A Michigan community bank restated 1997 earnings last week, saying it was a victim of a check-kiting scheme that could cost it $2.5 million.
Franklin Bank in Southfield said it was setting aside $2.8 million to cover its expected loss and legal fees. The adjustment, which boosted Franklin's loss reserve to $4 million, sliced its 1997 after-tax income nearly in half, to $2 million from $3.9 million.
Officials of the bank declined to identify the customer except to say it was "a Detroit-area business of long and reputable standing."
In an interview, chairman David Simon said Franklin is working with the customer to recover the funds and has filed a claim with its own insurance carrier.

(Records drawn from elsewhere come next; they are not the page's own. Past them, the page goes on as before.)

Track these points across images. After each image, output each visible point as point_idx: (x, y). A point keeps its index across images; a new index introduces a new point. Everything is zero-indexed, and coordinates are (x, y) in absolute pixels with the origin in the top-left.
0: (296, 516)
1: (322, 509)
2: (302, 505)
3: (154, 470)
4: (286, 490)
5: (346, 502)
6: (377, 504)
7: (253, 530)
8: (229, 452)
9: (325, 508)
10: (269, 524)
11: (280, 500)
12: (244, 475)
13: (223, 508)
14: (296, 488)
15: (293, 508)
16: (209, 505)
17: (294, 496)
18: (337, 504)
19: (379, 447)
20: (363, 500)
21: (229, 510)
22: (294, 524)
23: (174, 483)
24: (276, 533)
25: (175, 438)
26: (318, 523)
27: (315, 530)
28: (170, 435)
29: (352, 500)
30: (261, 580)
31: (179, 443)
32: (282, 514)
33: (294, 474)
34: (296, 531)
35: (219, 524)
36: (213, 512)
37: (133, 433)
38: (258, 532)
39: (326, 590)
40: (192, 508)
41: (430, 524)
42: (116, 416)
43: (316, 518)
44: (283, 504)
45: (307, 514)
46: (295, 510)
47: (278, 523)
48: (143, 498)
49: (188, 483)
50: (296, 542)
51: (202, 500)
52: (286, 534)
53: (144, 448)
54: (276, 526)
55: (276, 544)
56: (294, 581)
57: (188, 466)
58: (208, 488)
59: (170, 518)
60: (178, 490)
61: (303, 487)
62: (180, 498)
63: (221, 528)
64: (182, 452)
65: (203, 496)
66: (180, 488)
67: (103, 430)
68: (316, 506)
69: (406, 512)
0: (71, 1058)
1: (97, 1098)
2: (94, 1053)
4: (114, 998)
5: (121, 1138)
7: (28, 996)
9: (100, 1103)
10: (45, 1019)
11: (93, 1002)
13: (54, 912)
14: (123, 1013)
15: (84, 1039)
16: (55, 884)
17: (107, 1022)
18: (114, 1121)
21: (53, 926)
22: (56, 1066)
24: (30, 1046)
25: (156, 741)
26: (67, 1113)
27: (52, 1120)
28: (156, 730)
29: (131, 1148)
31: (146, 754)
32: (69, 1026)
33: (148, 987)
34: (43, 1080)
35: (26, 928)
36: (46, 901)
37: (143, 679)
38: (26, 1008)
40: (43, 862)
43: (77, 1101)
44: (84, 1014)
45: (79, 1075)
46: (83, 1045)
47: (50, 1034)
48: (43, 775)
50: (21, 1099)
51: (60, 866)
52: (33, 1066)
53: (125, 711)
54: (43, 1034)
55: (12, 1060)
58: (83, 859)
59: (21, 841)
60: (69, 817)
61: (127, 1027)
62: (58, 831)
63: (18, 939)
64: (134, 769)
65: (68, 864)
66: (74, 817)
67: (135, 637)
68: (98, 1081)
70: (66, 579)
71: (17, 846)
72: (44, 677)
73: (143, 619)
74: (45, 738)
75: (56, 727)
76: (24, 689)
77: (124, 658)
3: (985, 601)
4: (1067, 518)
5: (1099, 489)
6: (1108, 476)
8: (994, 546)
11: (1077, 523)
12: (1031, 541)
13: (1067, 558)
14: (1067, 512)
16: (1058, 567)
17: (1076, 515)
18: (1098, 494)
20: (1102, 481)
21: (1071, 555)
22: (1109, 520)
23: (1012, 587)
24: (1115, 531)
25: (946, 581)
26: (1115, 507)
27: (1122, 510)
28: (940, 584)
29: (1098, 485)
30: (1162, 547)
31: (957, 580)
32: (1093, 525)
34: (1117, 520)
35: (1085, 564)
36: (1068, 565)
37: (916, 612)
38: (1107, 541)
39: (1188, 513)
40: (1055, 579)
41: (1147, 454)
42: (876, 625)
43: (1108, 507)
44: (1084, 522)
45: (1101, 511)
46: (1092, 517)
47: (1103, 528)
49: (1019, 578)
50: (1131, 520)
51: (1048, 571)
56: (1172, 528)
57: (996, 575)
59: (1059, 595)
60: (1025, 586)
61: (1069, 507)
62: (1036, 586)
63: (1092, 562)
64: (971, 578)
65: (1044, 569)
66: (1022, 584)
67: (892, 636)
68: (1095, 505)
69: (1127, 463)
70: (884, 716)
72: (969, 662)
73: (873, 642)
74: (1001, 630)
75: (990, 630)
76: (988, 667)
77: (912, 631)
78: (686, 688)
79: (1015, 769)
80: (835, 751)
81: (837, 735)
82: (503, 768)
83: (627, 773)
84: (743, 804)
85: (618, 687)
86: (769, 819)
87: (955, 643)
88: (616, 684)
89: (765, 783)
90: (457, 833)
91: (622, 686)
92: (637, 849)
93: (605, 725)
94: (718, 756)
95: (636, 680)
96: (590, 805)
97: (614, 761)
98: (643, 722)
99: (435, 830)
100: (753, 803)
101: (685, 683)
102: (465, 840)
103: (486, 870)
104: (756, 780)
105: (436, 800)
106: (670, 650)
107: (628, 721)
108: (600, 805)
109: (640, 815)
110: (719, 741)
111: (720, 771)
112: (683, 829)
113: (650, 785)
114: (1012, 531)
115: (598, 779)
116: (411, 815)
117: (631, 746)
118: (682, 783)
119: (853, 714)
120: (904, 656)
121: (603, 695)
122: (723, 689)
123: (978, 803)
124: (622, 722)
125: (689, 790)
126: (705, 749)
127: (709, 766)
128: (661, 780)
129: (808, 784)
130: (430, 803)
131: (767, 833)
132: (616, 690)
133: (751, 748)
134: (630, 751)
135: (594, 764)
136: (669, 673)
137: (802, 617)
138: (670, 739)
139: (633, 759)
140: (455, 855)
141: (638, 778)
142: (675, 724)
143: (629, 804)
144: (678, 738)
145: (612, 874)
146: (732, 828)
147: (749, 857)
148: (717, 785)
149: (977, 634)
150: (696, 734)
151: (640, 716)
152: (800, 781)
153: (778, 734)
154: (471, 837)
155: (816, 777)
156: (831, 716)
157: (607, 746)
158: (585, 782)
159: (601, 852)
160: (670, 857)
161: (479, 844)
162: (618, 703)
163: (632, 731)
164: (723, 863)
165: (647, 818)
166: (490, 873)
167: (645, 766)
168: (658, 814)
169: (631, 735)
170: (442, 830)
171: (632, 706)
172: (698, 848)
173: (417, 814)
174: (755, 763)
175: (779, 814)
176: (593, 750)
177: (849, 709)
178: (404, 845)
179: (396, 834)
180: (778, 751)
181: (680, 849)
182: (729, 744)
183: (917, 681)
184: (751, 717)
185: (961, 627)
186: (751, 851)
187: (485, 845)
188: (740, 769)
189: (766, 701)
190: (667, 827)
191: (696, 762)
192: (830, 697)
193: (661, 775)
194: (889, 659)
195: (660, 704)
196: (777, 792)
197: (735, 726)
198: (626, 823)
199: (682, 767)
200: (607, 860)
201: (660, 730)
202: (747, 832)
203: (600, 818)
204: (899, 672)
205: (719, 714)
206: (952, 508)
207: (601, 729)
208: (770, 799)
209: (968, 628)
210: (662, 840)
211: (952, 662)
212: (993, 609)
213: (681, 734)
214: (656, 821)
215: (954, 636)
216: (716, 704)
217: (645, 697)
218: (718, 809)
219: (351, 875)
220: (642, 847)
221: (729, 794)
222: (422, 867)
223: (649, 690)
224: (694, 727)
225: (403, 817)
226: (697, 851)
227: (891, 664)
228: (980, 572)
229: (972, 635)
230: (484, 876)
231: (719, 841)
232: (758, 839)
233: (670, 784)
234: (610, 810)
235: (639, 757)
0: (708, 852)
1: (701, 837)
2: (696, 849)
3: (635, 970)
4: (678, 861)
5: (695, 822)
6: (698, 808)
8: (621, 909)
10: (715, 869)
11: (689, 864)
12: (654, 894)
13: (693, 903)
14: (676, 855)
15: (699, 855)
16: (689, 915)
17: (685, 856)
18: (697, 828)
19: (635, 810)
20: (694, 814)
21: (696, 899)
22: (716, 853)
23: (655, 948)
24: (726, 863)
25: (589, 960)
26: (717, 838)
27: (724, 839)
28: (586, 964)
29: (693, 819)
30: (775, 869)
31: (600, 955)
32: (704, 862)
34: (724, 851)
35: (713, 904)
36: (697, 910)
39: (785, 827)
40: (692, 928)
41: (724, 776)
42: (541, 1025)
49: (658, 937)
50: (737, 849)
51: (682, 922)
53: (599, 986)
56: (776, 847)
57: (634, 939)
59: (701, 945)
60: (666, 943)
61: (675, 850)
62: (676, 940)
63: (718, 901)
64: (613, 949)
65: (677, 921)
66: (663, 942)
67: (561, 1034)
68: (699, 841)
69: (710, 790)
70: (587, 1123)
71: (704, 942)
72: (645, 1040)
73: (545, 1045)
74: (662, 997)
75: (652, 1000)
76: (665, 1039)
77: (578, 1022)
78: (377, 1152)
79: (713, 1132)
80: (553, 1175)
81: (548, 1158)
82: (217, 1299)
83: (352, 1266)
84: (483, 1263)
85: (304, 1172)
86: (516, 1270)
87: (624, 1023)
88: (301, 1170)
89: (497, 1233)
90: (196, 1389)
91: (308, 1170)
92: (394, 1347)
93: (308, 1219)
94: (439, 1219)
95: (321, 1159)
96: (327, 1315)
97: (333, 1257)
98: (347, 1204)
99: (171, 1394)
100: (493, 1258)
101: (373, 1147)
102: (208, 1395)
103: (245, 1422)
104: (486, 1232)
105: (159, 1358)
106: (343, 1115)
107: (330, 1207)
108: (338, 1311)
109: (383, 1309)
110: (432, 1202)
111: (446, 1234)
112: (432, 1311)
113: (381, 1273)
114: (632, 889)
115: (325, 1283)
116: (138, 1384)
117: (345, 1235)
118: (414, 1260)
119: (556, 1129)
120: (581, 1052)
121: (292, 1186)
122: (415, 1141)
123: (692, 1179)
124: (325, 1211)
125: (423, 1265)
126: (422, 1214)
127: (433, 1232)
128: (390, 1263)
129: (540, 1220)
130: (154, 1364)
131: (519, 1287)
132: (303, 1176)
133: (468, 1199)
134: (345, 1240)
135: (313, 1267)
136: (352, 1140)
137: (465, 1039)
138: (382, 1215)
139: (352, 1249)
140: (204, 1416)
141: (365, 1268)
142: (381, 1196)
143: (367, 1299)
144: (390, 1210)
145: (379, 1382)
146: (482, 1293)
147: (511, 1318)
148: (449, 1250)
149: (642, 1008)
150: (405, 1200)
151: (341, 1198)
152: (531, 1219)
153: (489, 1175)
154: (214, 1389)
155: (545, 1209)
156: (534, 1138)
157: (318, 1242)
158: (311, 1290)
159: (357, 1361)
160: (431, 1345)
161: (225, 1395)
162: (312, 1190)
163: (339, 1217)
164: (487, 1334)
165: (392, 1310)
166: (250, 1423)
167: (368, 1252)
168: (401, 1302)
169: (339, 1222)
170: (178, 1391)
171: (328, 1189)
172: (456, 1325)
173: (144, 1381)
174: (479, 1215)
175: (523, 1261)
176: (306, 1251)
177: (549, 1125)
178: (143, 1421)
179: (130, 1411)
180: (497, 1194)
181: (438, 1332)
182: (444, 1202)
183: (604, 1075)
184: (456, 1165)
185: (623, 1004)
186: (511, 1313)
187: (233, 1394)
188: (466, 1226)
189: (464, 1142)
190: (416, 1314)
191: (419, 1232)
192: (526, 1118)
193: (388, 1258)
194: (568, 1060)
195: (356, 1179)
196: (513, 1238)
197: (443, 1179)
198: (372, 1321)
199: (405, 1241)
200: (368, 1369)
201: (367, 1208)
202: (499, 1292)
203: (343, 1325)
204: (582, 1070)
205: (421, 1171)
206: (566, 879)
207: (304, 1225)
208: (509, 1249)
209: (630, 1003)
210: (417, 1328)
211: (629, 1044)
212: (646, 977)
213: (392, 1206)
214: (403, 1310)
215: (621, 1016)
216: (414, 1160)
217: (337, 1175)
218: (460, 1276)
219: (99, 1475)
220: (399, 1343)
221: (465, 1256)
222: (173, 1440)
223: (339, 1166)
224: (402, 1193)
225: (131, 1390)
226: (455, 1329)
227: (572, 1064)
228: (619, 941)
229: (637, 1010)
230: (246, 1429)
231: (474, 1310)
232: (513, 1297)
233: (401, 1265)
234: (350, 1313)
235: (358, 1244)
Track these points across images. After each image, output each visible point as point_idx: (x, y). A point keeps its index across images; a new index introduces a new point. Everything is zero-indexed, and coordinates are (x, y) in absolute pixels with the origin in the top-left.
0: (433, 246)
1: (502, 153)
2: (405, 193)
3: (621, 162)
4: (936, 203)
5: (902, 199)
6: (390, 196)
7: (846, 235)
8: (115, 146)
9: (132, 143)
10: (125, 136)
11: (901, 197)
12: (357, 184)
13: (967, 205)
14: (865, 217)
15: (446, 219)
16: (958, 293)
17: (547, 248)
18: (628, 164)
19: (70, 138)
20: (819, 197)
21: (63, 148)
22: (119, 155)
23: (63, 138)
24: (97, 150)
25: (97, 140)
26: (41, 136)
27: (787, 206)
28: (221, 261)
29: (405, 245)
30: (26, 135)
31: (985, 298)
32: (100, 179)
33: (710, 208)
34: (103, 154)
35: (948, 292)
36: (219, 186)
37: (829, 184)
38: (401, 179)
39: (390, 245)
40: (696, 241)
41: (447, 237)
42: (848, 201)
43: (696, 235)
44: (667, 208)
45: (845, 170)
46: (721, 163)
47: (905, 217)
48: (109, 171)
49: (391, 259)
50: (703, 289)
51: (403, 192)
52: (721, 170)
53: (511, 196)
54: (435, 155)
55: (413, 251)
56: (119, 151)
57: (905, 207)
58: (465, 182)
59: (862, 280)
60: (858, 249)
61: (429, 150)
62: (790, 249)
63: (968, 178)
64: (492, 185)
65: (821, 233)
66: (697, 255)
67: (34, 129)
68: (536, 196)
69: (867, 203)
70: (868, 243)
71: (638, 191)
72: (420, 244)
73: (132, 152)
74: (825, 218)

At least two other banks were also caught in the scheme, Mr. Simon said. He wouldn't name them. The police are involved, Mr. Simon said, but he wouldn't say anything further.
Michael M. Moran, an analyst at Roney & Co., a Detroit investment banking firm, said the customer was writing checks to cover checks it had written on other accounts.
"The customer was basically creating cash where there was none," Mr. Moran said. "When the music stopped, Franklin didn't have a chair."
Read P. Dunn, president and chief executive officer at $504 million- asset Franklin, said the bank has more capital now than ever before and can absorb the loss. Nevertheless, he said, it is taking steps to reduce the chance of being caught in such a scheme again.
"We will increase our fraud detection staff and strengthen other measures designed to prevent and identify possible fraudulent activity," he said.
Mr. Moran agreed that Franklin's capital position is strong, adding that the incident would not affect his 1998 earnings forecast of $1.35 a share. Still, he said, the blow is "clearly disconcerting" to the bank and its shareholders, who suddenly saw per-share 1997 earnings drop from $1.12 to 59 cents after the adjustment.
"There could be emotional impact," said Mr. Moran. "We'll see how that plays out over time."